0%

GSoC 2020 - Week 6

So, six weeks have elapsed of my GSoC 2020. It feels great to be working on the project as we have made a good amount of progress.

Also, the first evaluations had been completed and I had successfully passed them. That’s good!

Now coming to what I have been working on the last two weeks. Initially the plan was to start working on the Treating collections as a resource issue in hydrus.

But after discussion with my mentors, they suggested me to work on two smaller issues before tackling the above issue as that is a big one.

The problems

1. Use of “*Collection” as default notation for Collection resources

In a lot of places hydrus assumes that the collection for a certain resource will be of the name “[Classname]Collection”. This has been added in a lot of places in the code as well(hardcoded). For example here.

Ideally, Collection endpoint and resource can use any “name” and we should not limit it to the current format.

Solution

Collections have to be uniquely identified from the APIDOC. Also, the parsing of resources from the API Doc is actually taken care by the hydra-python-core module. So, the actual problem here lies in that module rather than hydrus.

After going through the hydra specs, we understood that collections in an APIDOC can be identified through two ways.

  • All collections have to have an inline ‘manages’ block. The manages block is a way to add information about the members of that collections.
  • All collections can be provided in the hydra:collection property of the EntryPoint.

Both of these cases can be understood from this example.

The work I have done is in this PR: https://github.com/HTTP-APIs/hydra-python-core/pull/41

There was also complementary work done by in this PR by another fellow GSoC participant, Priyanshu.

2. hydrus hardcoded with ‘vocab:’ to check foreign key relationship

At the moment, hydrus has been hardcoded with vocab: while it tries to identify foreign key relationship. For eg, here.

But, we should not hardcode the method to detect any kind of relationships.
We(in hydrus) should actually expand the vocab: keyword and also check that for identifying foreign key relationship. For eg, something like https://www.markus-lanthaler.com/hydra/event-api/vocab#Class1.

But the problem here is that just expanding vocab: won’t solve the underlying issue for discovering all foreign key relationships correctly. For example, we could as well have something called myownvocab: in @context node of the Hydra API doc and then that could be used to reference something like myownvocab:Class1.

We might also extract this correctly after some work at parsing the API doc. But if suppose our context becomes nested, it will become difficult to parse.

This issue is actually directly related to this existing issue in the hydra-python-core library.

Solution

The ideal behaviour should be that, hydrus starts with an expanded API doc. We should not parse the API doc without expanding it beforehand.

This change should then ideally take place it the hydra_python_core library, which generates the API doc object which hydrus uses for parsing data required of the API doc.

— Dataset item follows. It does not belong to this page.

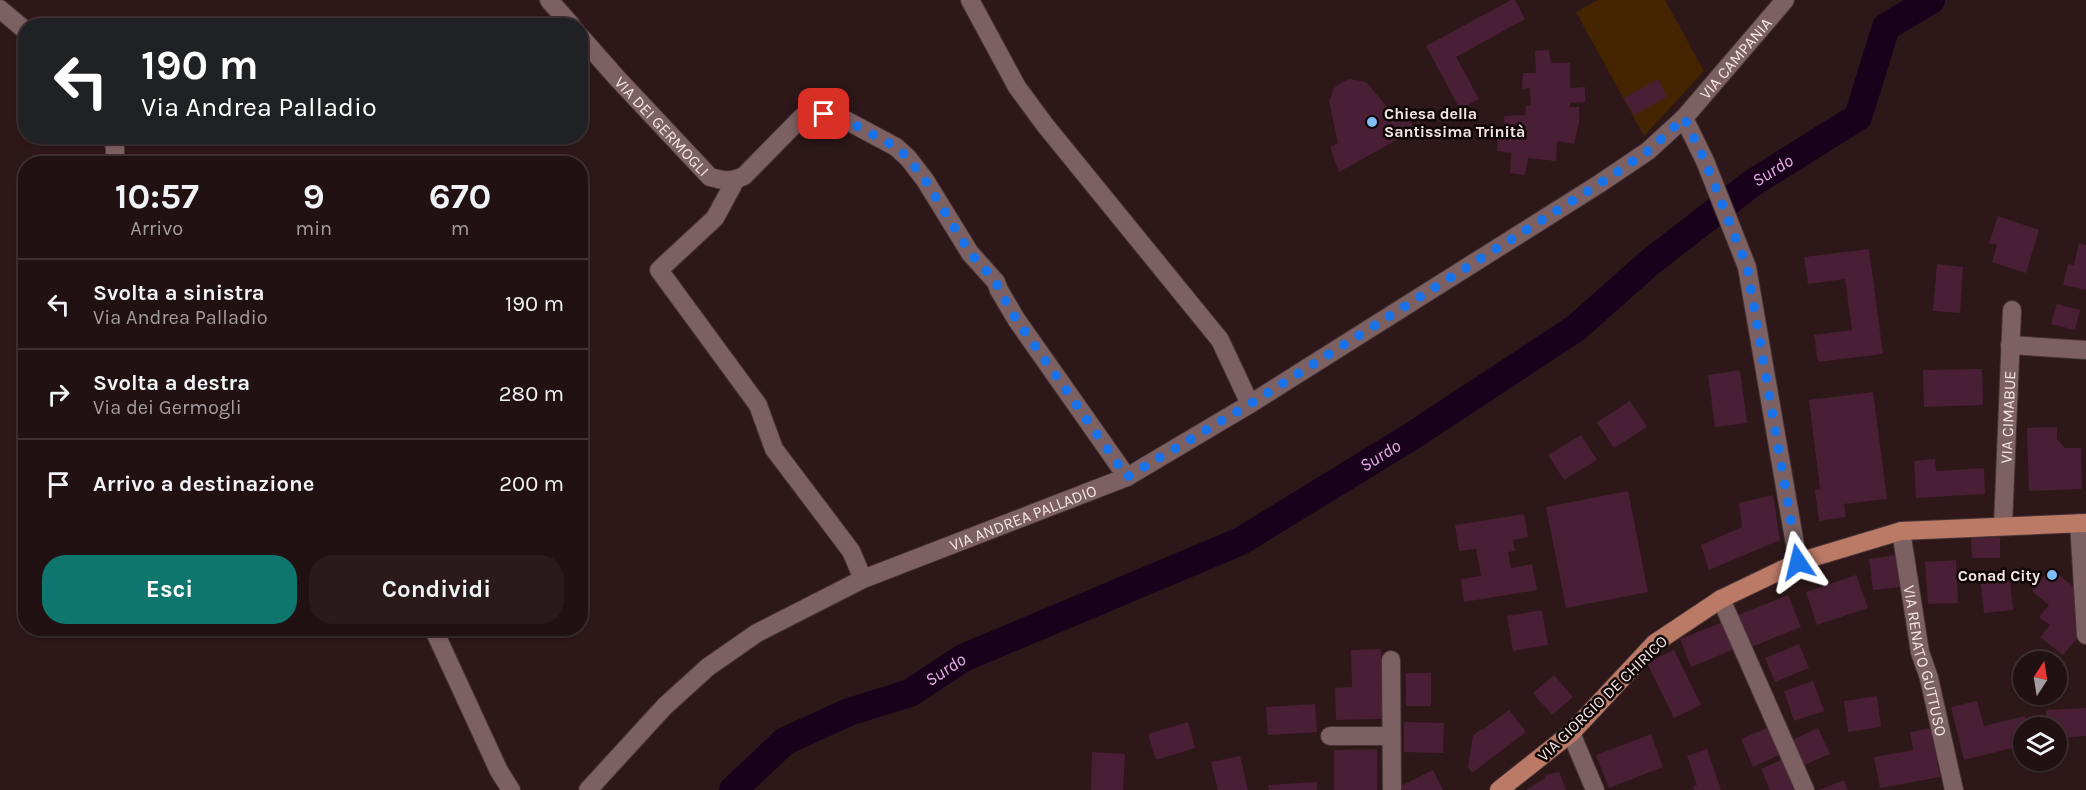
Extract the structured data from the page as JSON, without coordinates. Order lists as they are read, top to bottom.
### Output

Therefore the output of the hydra_python_core librarie’s doc_maker module should be an API doc which is expanded beforehand.

For working on this, Priyanshu started with the changes in the core module in his PR.
I then started with doing necessary changes in hydrus after these changes in the core library.

Learnings

I learnt a lot more on the Hydra Spec solving the above two issues. Both of the above issues needed a lot background understanding of the spec so we could implement the required solutions in hydrus and more importantly the hydra-python-core module.